# Given text:
************

Bibi’s Gambit?
Did the October 7 Attack Happen with Netanyahu’s Blessing?
by Balder Olrik October 7, 2025
English version – Dansk version
On October 7, 2023, the world woke up to shock and horror – Israel was subjected to a massive terror attack. Approximately 4,000–6,000 Hamas fighters simultaneously breached the normally heavily guarded border. A force the size of the entire Danish army had been secretly mobilized and attacked undetected. This narrative, which in hindsight may sound too incredible to be true, was largely uncritically accepted by the public. However, a number of well-documented facts soon emerged casting a new, far more ambiguous light on Netanyahu and his inner circle’s role before and during the attack – facts that never really reached Europe, where his narrative was allowed to live unchallenged.

Netanyahu Knew But Failed to Act
The New York Times revealed already in November 2023 that Israel’s intelligence had possessed a detailed 40-page Hamas attack plan at least one year prior to the October 7, 2023 attack. The plan was translated and circulated at several levels within the IDF (Israel Defense Forces) and among intelligence officers. It described with precision rocket bombardments, drone attacks on surveillance systems at the border, and then an infiltration by armed Hamas militants via a network of routes – exactly as later occurred.
One would expect Netanyahu, upon learning of the plan, to take precautions and try to thwart this ambitious plan. Or at least to reinforce the border, having a detailed plan of how it might be breached – but none of this happened.
Funding the Attack
For years, Netanyahu – with Qatar as a donor – organized that billions of dollars were funneled directly to Hamas. The money was transferred monthly in cash via suitcases across the Israeli-controlled border. This happened with the Netanyahu government’s approval and logistical support, right up to the terrorist attack. Former Prime Ministers Ehud Barak and Ehud Olmert and former Shin Bet chief Yuval Diskin have publicly criticized Netanyahu for channeling these huge sums to Hamas – money that, they said, strengthened the militant wing at the expense of the civilian population, as it ended up largely with Hamas’s military wing.
The strategy was the classic “divide and conquer,” keeping internal Palestinian divisions alive and preventing the more pragmatic and secular Fatah, dominant in the West Bank, from gaining control in Gaza. Without this massive injection of funds, the October 7 attack would not have been possible.
Storm Clouds Gathering
In the weeks leading up to the attack, Israeli surveillance units repeatedly reported extensive and worrying Hamas activity: drone training, attacks on exercise sites and models of Israeli tanks and observation towers, and hostage-taking drills – yet no one at higher levels raised an eyebrow.

************

# Problems to solve:
1) Rewrite the stretch of the article from "Storm Clouds Gathering" through "raised an eyebrow.", replacing "surveillance units" with "monitoring units".
2) Name every person the article says publicly criticized Netanyahu for channeling money to Hamas.

************

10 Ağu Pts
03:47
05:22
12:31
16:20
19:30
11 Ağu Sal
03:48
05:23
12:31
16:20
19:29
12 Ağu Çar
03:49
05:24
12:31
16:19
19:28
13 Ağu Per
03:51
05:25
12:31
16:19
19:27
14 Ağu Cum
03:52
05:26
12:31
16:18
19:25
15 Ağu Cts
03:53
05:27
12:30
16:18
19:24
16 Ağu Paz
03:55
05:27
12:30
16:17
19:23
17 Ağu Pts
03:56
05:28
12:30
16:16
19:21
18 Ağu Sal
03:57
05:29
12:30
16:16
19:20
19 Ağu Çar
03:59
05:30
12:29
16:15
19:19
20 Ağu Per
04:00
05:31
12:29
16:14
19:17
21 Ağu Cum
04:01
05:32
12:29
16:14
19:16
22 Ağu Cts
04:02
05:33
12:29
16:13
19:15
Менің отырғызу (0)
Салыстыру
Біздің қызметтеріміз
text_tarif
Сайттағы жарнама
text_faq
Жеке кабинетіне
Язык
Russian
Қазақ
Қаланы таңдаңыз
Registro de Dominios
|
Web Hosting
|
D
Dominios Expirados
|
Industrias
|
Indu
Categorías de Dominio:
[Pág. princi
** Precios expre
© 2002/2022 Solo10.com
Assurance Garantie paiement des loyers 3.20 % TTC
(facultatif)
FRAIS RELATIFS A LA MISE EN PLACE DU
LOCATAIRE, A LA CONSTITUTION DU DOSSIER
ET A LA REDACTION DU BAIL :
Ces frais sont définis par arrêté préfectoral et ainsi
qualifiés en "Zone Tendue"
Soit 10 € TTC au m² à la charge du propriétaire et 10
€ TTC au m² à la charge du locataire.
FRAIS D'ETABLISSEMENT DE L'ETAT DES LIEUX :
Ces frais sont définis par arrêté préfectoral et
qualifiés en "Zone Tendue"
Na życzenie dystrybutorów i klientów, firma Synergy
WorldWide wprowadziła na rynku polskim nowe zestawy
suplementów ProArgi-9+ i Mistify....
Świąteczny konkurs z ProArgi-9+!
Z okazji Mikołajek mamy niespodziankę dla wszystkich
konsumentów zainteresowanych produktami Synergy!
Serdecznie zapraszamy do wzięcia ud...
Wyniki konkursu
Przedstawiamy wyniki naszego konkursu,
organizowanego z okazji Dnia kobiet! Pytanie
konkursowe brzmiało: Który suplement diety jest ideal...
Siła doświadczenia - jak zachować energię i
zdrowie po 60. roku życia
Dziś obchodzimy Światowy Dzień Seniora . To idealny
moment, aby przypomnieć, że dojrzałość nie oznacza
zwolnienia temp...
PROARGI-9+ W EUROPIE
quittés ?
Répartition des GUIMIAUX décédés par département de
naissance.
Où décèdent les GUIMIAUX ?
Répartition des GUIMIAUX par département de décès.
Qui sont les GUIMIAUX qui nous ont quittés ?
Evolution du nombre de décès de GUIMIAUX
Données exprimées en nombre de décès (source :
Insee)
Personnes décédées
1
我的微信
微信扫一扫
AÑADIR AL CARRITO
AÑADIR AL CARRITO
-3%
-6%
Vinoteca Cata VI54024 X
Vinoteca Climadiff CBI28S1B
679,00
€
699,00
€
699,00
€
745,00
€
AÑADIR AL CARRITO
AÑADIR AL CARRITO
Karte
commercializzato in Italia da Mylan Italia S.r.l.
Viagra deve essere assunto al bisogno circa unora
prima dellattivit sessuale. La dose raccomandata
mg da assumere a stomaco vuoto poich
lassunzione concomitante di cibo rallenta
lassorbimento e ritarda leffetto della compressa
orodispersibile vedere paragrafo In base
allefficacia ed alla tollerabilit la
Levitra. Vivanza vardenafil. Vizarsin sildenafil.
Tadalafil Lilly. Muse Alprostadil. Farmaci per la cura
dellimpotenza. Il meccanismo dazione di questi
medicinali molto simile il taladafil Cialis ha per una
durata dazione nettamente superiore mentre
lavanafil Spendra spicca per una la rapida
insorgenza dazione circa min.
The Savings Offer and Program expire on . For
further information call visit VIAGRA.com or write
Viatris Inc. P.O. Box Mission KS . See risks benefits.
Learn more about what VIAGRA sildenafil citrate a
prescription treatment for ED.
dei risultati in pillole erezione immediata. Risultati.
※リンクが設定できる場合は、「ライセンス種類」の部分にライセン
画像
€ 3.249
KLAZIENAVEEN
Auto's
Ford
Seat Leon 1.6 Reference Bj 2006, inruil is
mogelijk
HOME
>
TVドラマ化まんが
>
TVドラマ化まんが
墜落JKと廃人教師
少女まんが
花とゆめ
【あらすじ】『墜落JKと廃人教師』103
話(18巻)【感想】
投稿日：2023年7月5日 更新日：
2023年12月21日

************

# Answers per task:
1)
Storm Clouds Gathering
In the weeks leading up to the attack, Israeli monitoring units repeatedly reported extensive and worrying Hamas activity: drone training, attacks on exercise sites and models of Israeli tanks and observation towers, and hostage-taking drills – yet no one at higher levels raised an eyebrow.

2) Ehud Barak, Ehud Olmert, Yuval Diskin